Warum haben Sie sich für Herrn Wann als neuen CEO entschieden?
MIDDELHOFF Er hat Erfahrung darin, Unternehmen international groß zu machen. Und er passt kulturell ganz hervorragend zu den Tonies.
Jetzt bilden Sie mit ihm einen Doppelvorstand. Was sind Ihre Ziele für 2024?
MIDDELHOFF Vor allem, weiter zu machen wie bisher. Für uns ist das ein fliegender Wechsel, das gesamte Team bleibt ja bestehen. Es gibt keinen Grund, irgendetwas substanziell zu verändern.

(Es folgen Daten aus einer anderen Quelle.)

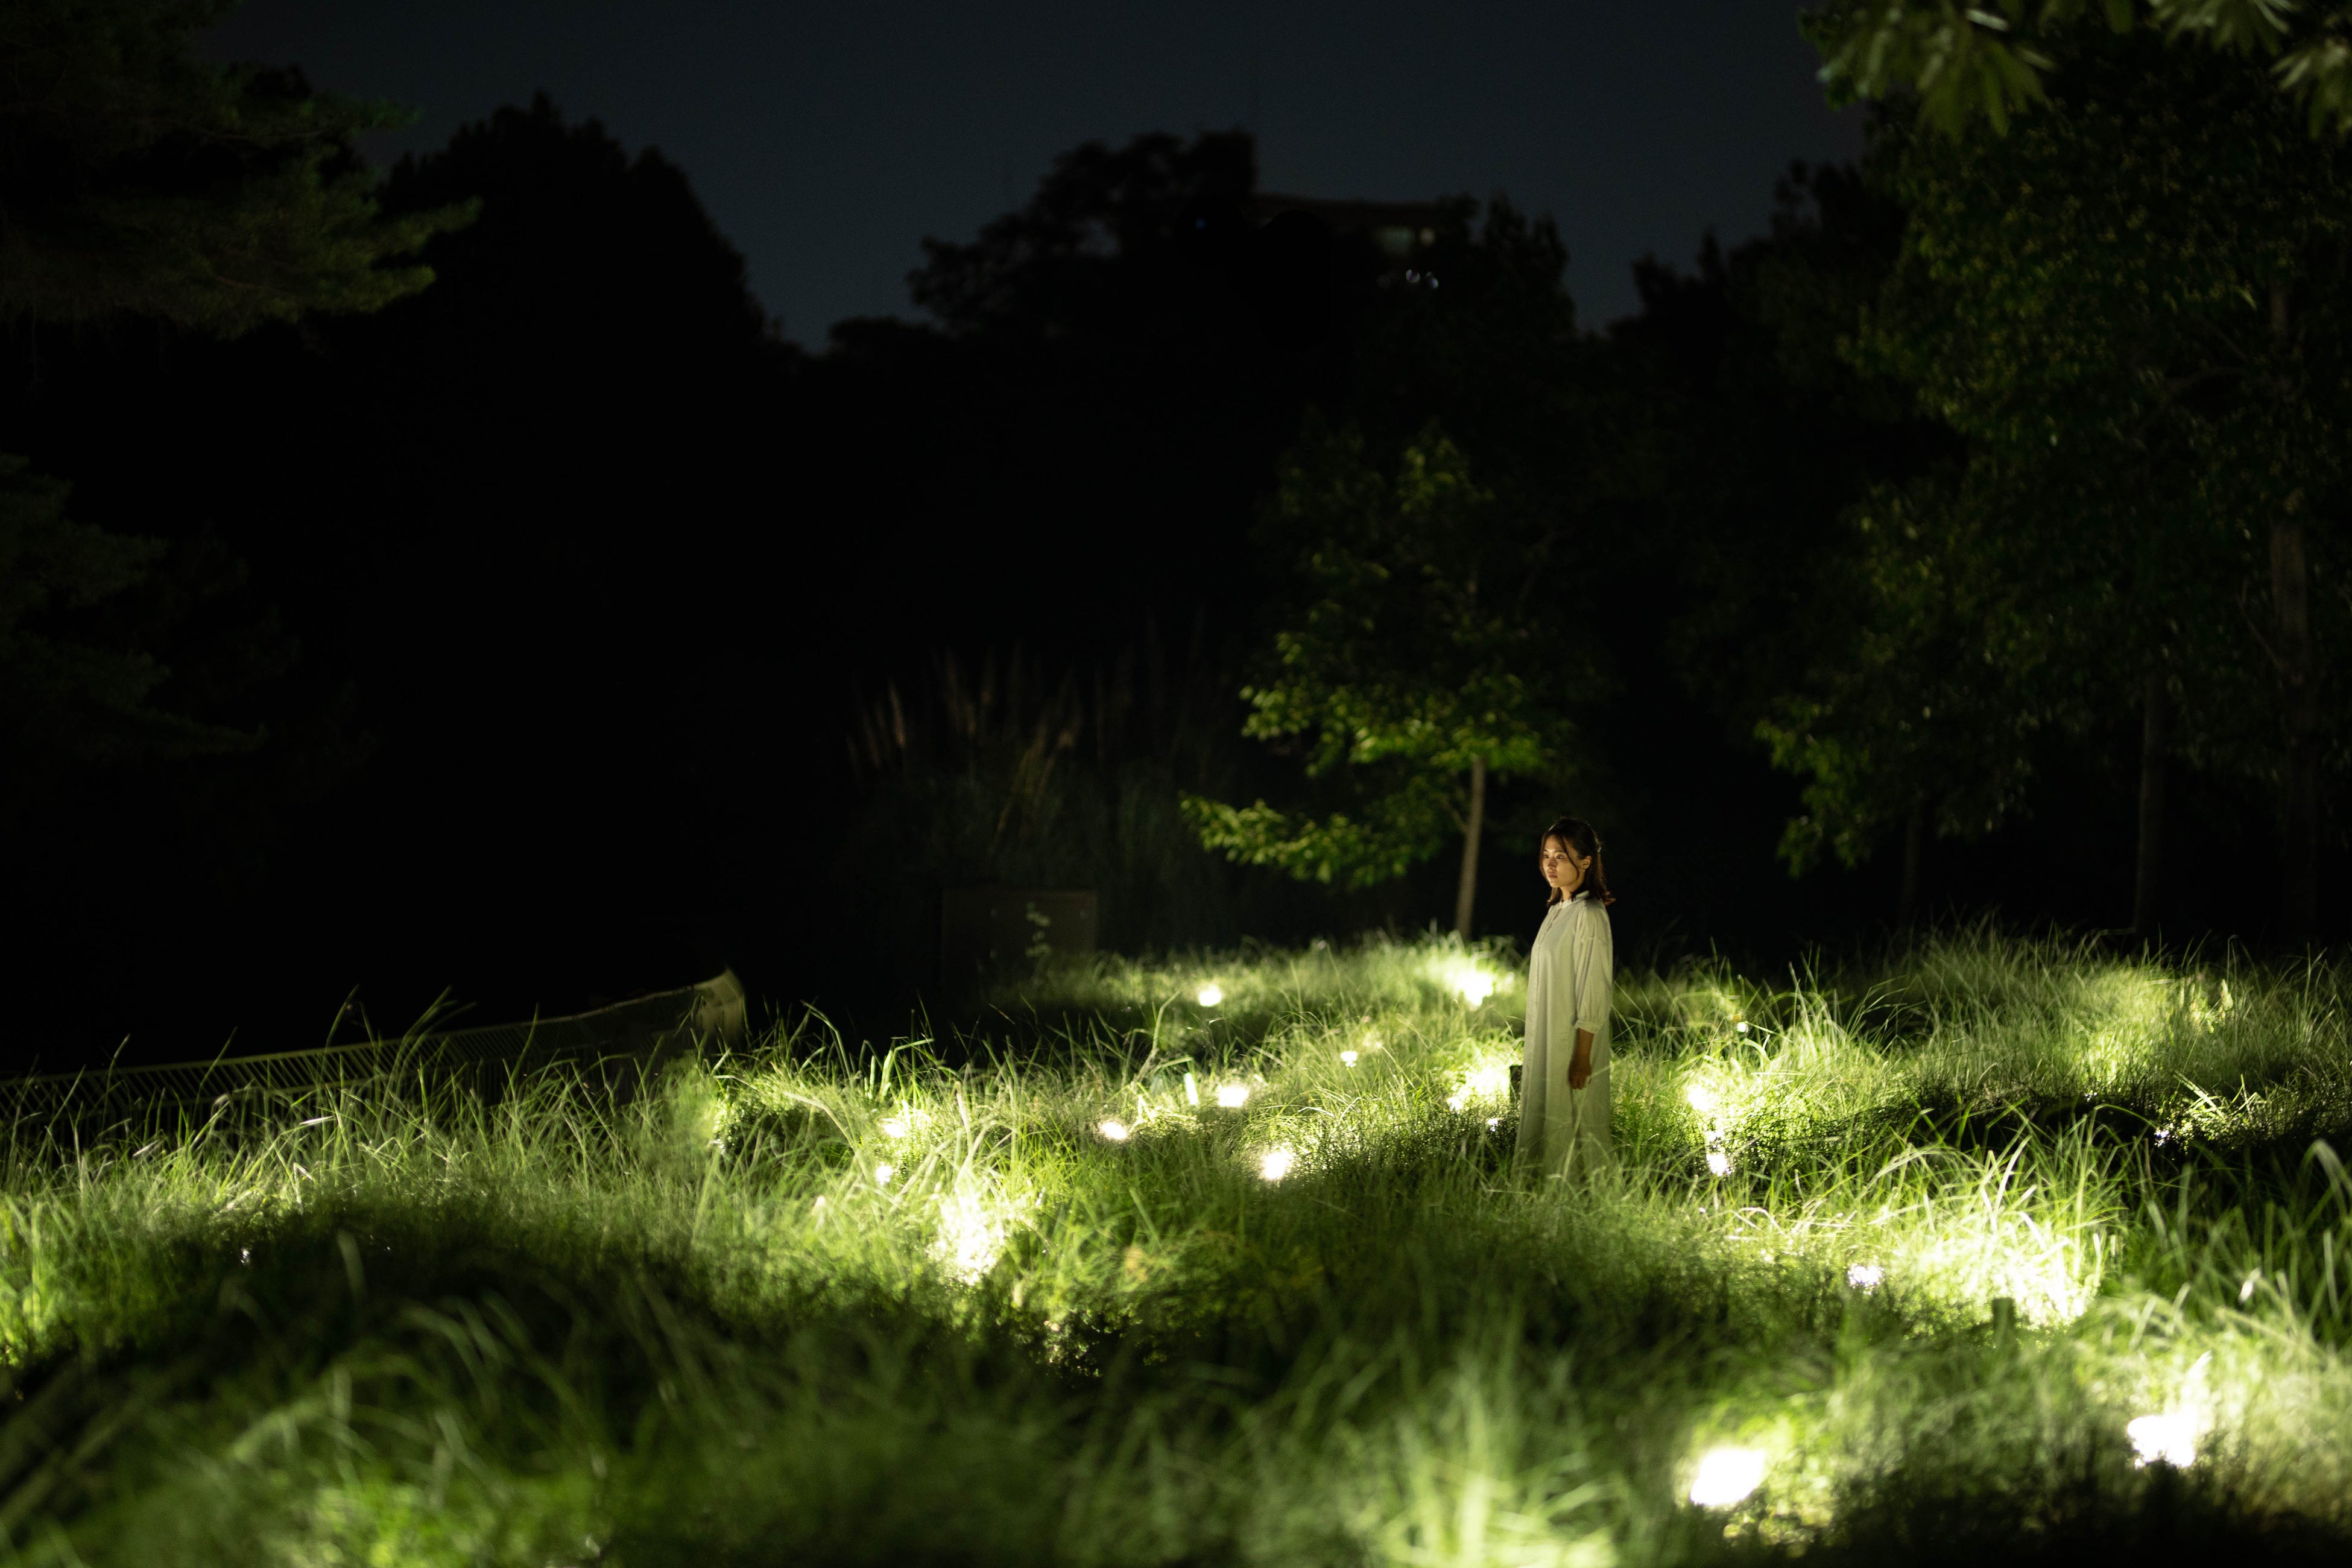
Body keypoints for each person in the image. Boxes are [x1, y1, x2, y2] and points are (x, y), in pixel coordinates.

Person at [1516, 815, 1615, 1182]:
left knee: (1577, 1123)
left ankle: (1584, 1205)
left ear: (1585, 861)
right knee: (1546, 1118)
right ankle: (1539, 1200)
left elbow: (1595, 989)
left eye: (1561, 856)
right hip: (1547, 1038)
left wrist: (1582, 1057)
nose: (1550, 865)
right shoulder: (1557, 912)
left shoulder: (1590, 915)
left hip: (1572, 1044)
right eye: (1546, 856)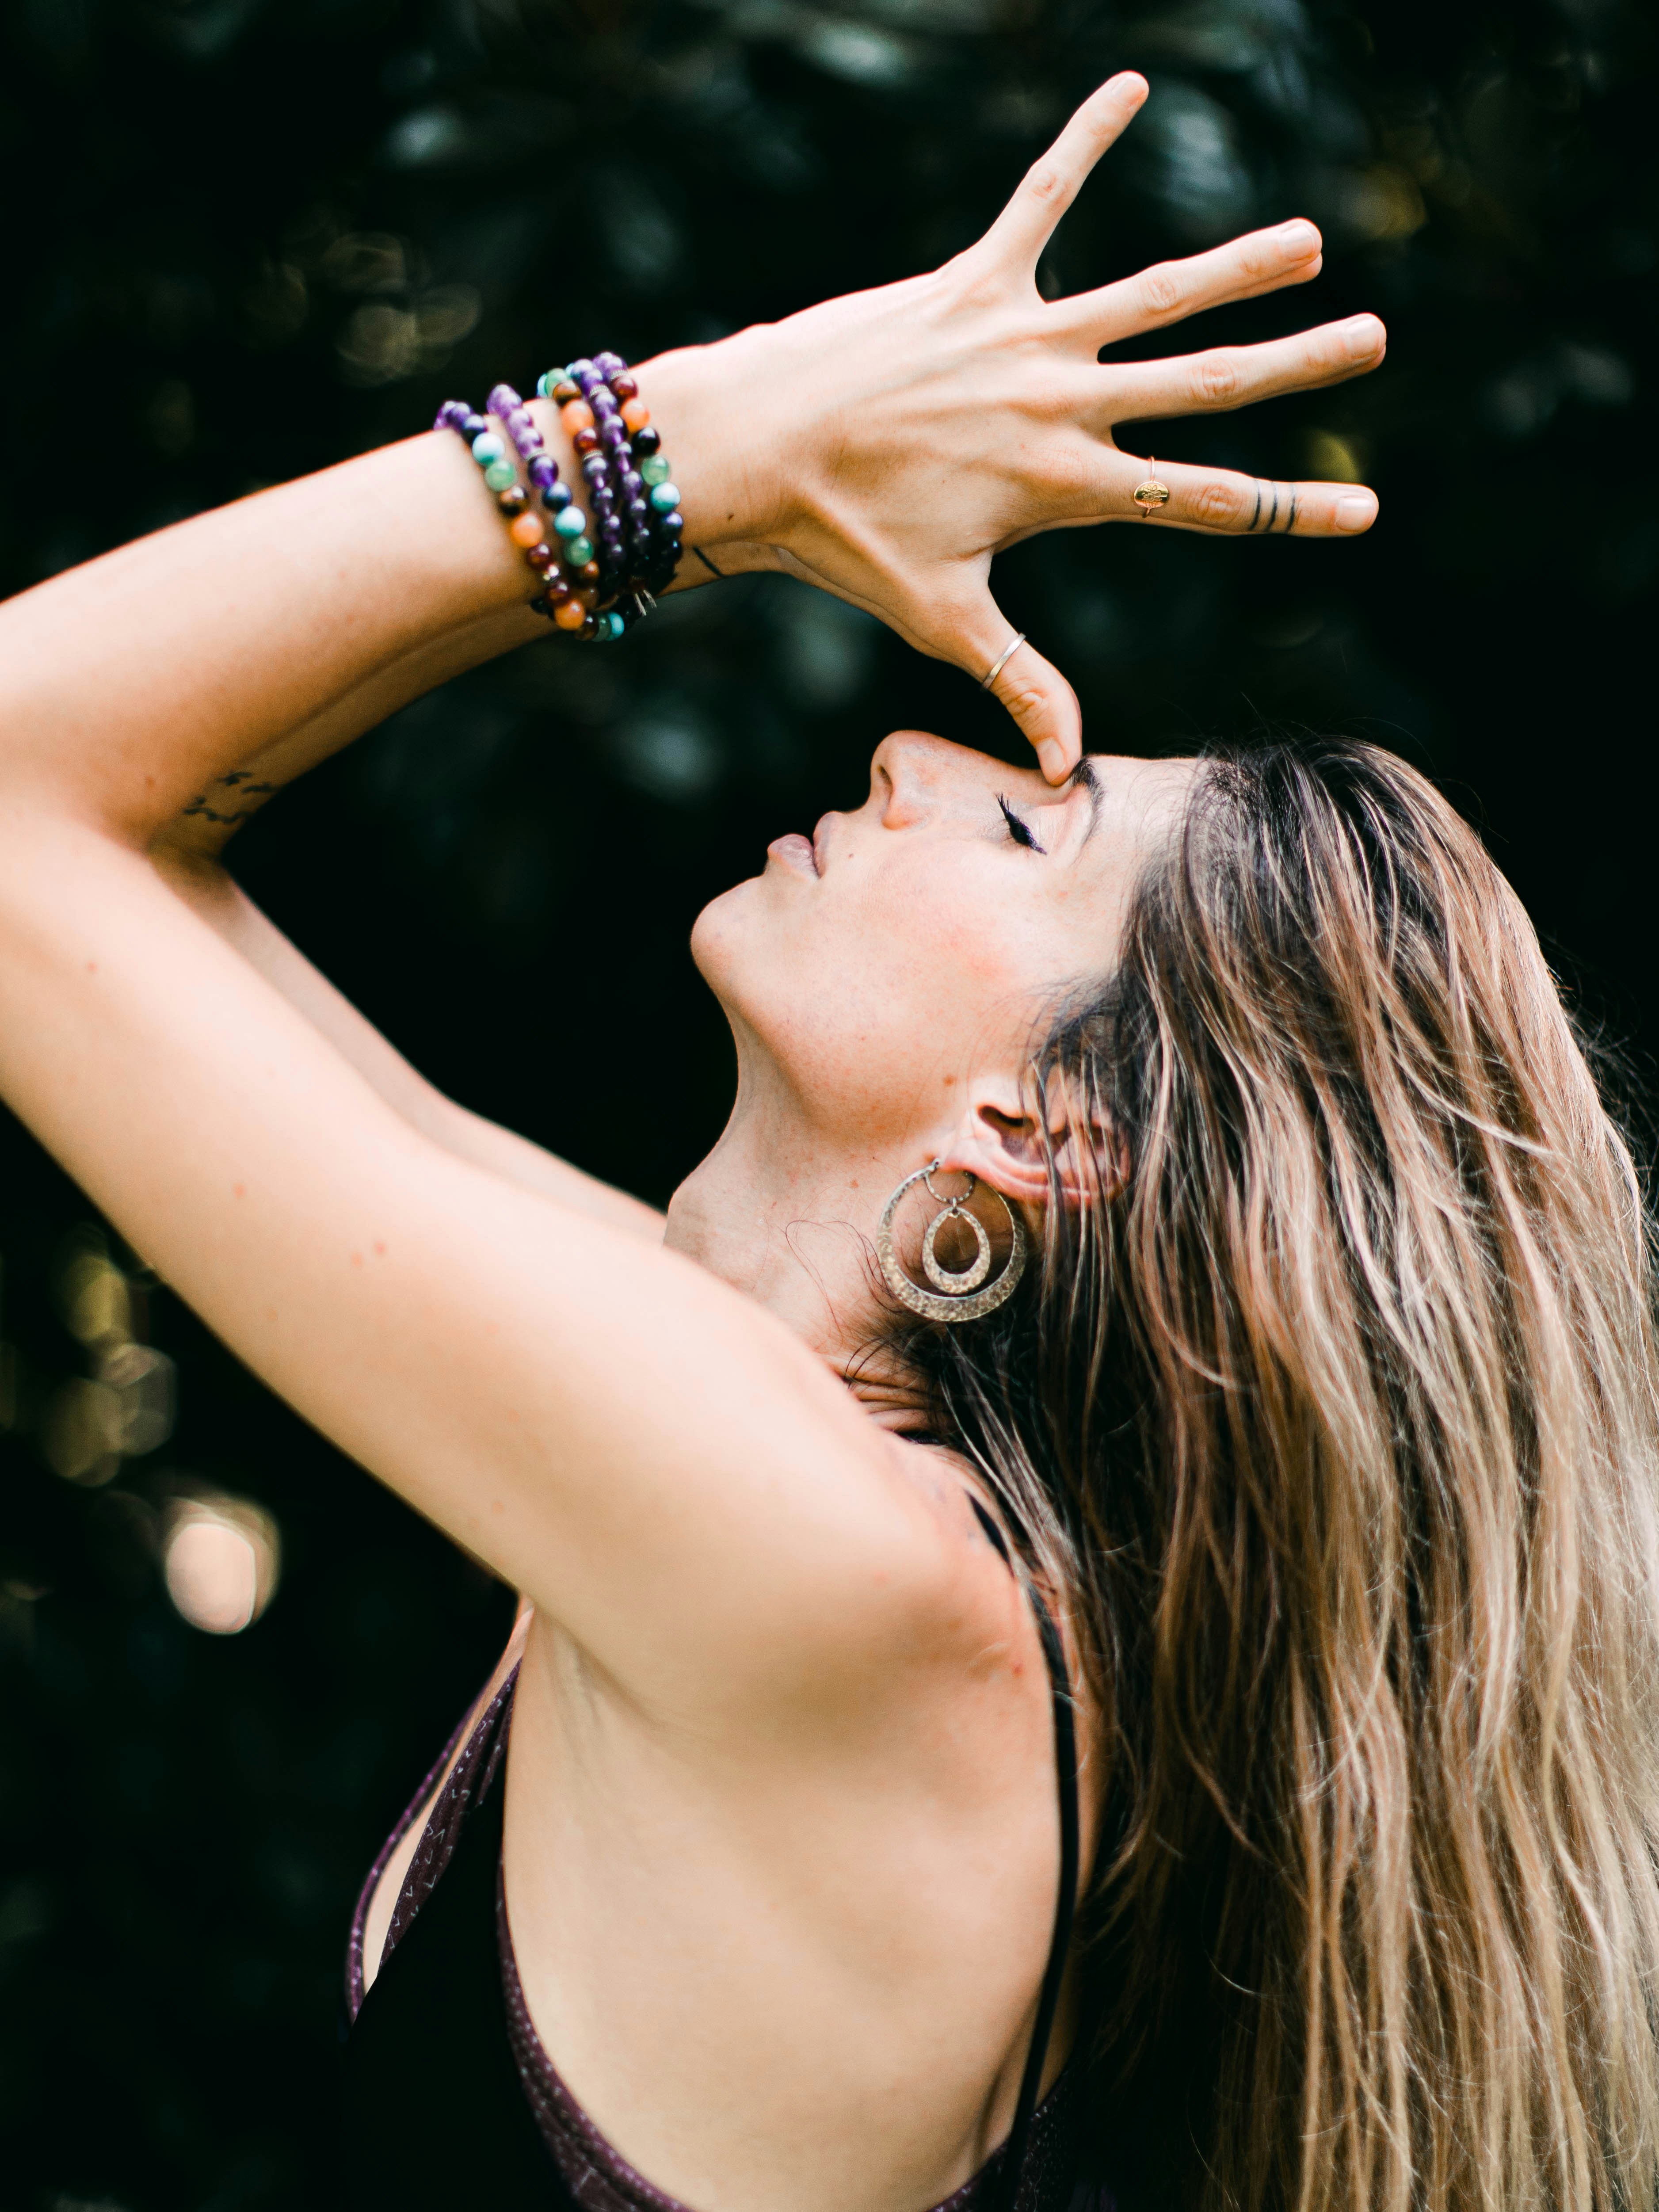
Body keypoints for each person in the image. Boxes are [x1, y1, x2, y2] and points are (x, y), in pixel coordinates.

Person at [2, 67, 1656, 2212]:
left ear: (1050, 1134)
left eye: (1034, 820)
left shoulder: (851, 1585)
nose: (905, 745)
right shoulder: (791, 1480)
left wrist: (714, 444)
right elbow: (121, 834)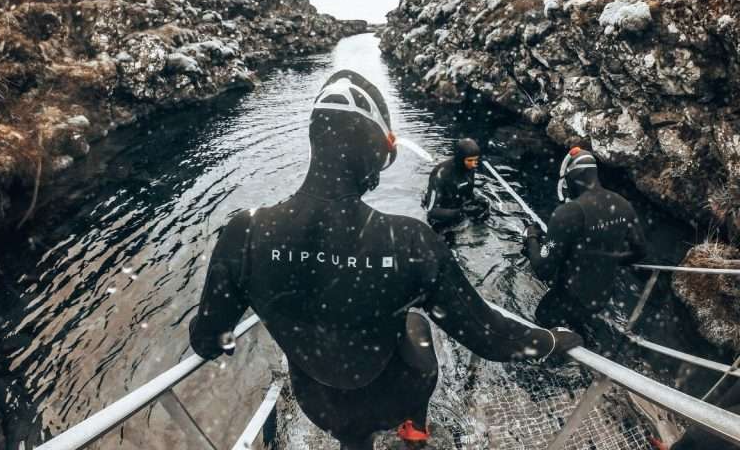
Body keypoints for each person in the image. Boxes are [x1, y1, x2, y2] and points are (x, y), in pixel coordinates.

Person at [190, 70, 583, 450]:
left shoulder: (244, 232)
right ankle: (415, 426)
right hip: (394, 398)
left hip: (320, 407)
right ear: (373, 148)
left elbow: (207, 339)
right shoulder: (409, 240)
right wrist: (555, 339)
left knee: (348, 419)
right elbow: (493, 339)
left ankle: (354, 443)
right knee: (415, 320)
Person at [523, 147, 647, 333]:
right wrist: (608, 258)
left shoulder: (566, 213)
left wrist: (531, 237)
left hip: (569, 298)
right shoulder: (623, 204)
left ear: (573, 177)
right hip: (601, 298)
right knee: (578, 320)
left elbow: (543, 270)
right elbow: (641, 251)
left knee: (542, 321)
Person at [422, 138, 490, 232]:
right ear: (460, 159)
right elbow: (431, 212)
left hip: (458, 207)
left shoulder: (470, 168)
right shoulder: (441, 174)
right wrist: (460, 212)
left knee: (483, 215)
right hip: (442, 214)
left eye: (475, 160)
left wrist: (477, 204)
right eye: (470, 160)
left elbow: (468, 194)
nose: (474, 164)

Wir sind mit der Strategie komplett auf Kurs.
Welcher Draht bleibt zu den beiden Gründern?
MIDDELHOFF Wir stellen sicher, dass ihr Wissen von mehr als zehn Jahren Tonies im Unternehmen bleibt, und dass wir uns weiter austauschen. Übrigens auch persönlich, denn wir sind Freunde geworden. Die Jungs gehen als CEOs von Bord, bleiben aber den Tonies als zweitgrößter Aktionär erhalten – und sind als „Senior Advisor“der Firma weiter beratend verbunden. Das ist eine tolle Lösung, die für die Tonies sehr wertvoll ist.